The Chemaway (Chemawa) village of the Kalapuya was located on the Gervais property and is the origin of the Chemawa name now used for the BIA Indian school established in North Salem in 1880. Another suggestion that the name Chemawa is a derivation of the Kalapuya placename designation “Che-” and “wawa” a Chinook Jargon word for “talking,”  conceptually meaning “Place of Talking,” perhaps the theory of the Chinuk Wawa word for “school,” are likely incorrect. The Kalapuyan place-name identifier Che-, Tsa-, or Cha- was the rule for most Kalapuyan place-names in the valley.

Jesse Applegate and Chemaway, 1843

The Applegate family arrived in 1843, and immediate family members drowned in the Columbia River from rafting through some of the rapids. They spend time in Oregon City and over-wintered at the Willamette Mission that year. They first settled in Salt Creek, west of Rickreall. Later they move on to the Yoncalla Valley and become friends of the Yoncalla Kalapuya Indians. Jesse Applegate wrote about his experiences in several books published in the 1870s and later. Much of his boyhood account is a memory of that time.

Near the Willamette Mission, Jesse Applegate encounters the Kalapuyans at Chemaway (Chemawa) in 1843 (This was previously thought by me to be Champoeg, but after a bit of research, its more likely this village is Chemawa because of its location near the Willamette Mission). He describes a time when the Kalapuya had largely died off from the diseases which ravaged the tribes in the region. The Kalapuyans as a group is estimated to have had a 97% decline in population strictly from diseases that were introduced by Euro-American explorers, fur trappers, and later settlers.  The Kalapuya were known to make cedar plank houses and it is probable that the extreme decimation of the population by diseases caused a decline in the ability of the Kalapuyans to manage their society.

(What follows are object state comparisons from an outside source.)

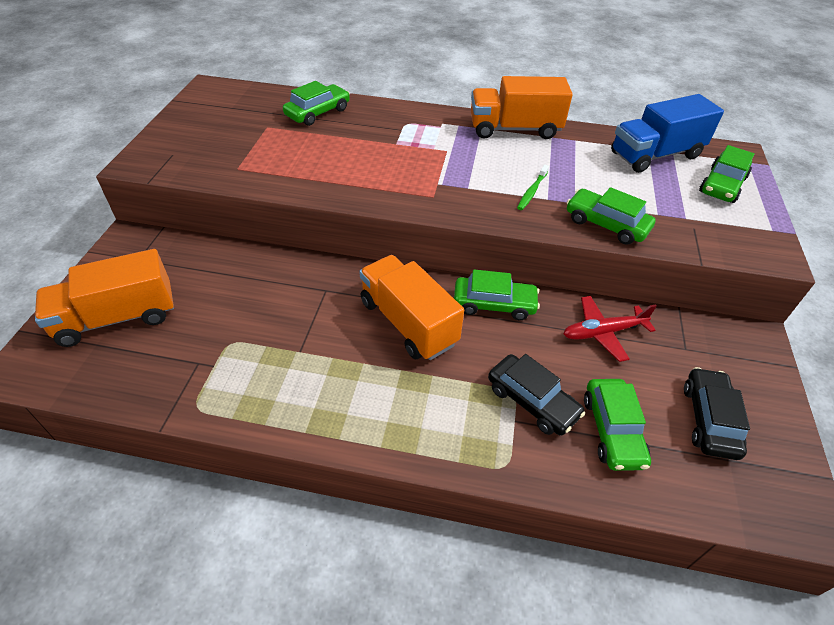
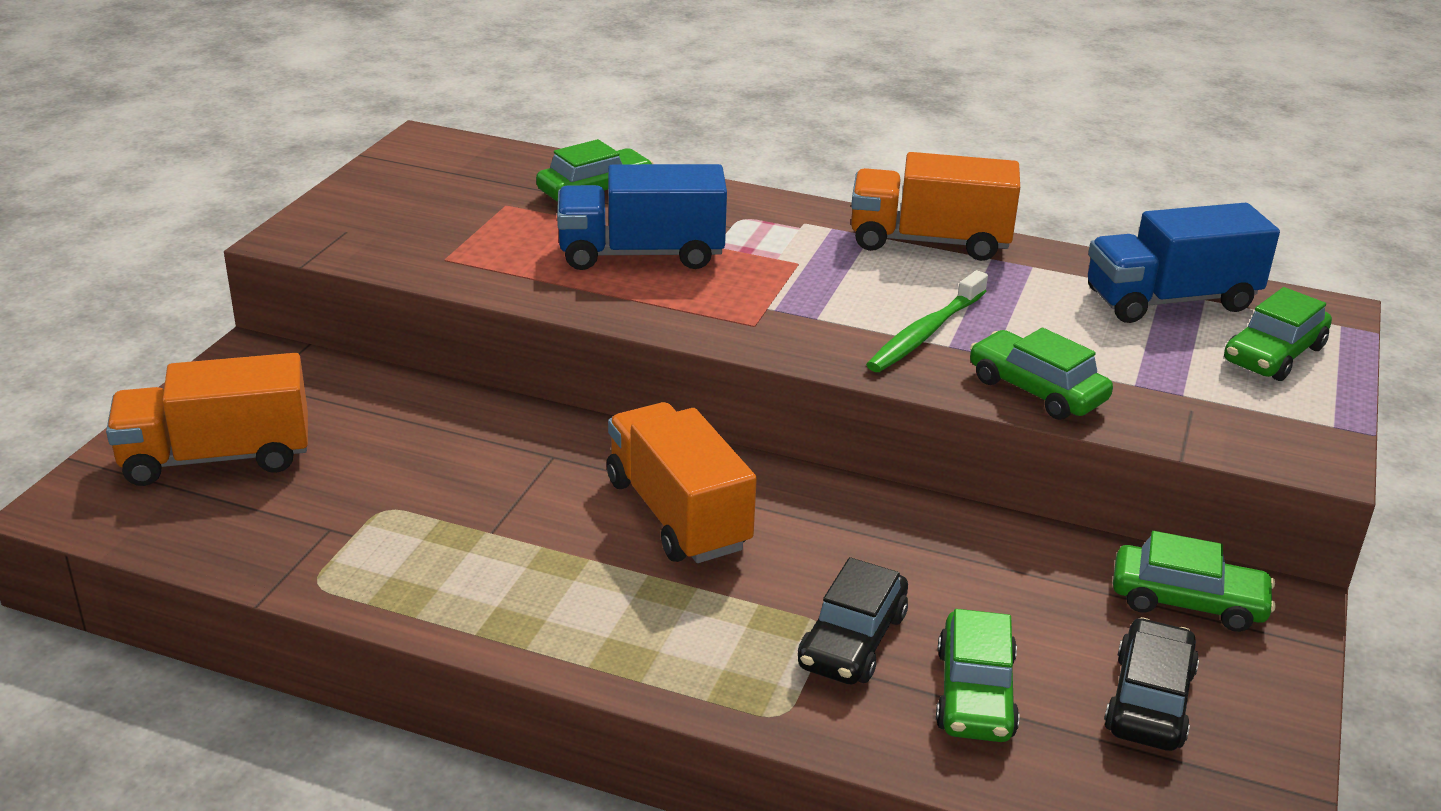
camera: 10 degrees right, 15 degrees down
(354, 153) = (641, 254): none -> blue truck
(494, 304) = (831, 505): green car -> green car (1187, 601)
(532, 191) = (925, 333): green toothbrush -> green toothbrush, size x1.63
(532, 401) = (852, 640): black car -> black car turned 60 degrees clockwise
(603, 332) = (1009, 564): red plane -> none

We found a tribe of Kalapooyas living along the river at this place (Chemawa). They were not numerous. There were a few families of them living in miserable hovels near us, and down the river, less than a quarter of a mile, was a small village. There were a few huts at other places, but little skill was made manifest in the design or construction of their houses. These Indians were poor in every sense of the word. A few miserable ponies were all the livestock they had- except for vermin and fleas. They were spiritless and sickly yet appeared satisfied with a miserable existence. Many died that winter, and the hideous wail of the mourners, as they conducted the funeral services, was heard almost daily. If any effort had been made to civilize or Christianize this tribe, there was no evidence of it. That they could hardly have been more wretchedly housed, poorer in poverty, more degraded morally or more afflicted mentally with the demonology, was plainly to be seen. (Recollections of a Boyhood, 127)

Chemawa Chief Annual Yearbook
Chemawa Chief Annual Yearbook, Entrance to Chemawa Indian school

Unfortunately, at this time not much is known about the Chemawa people. They would have the same culture as the neighboring Kalapuyan peoples at Champoeg and Chemeketa and would have participated in the Willamette River Trade system.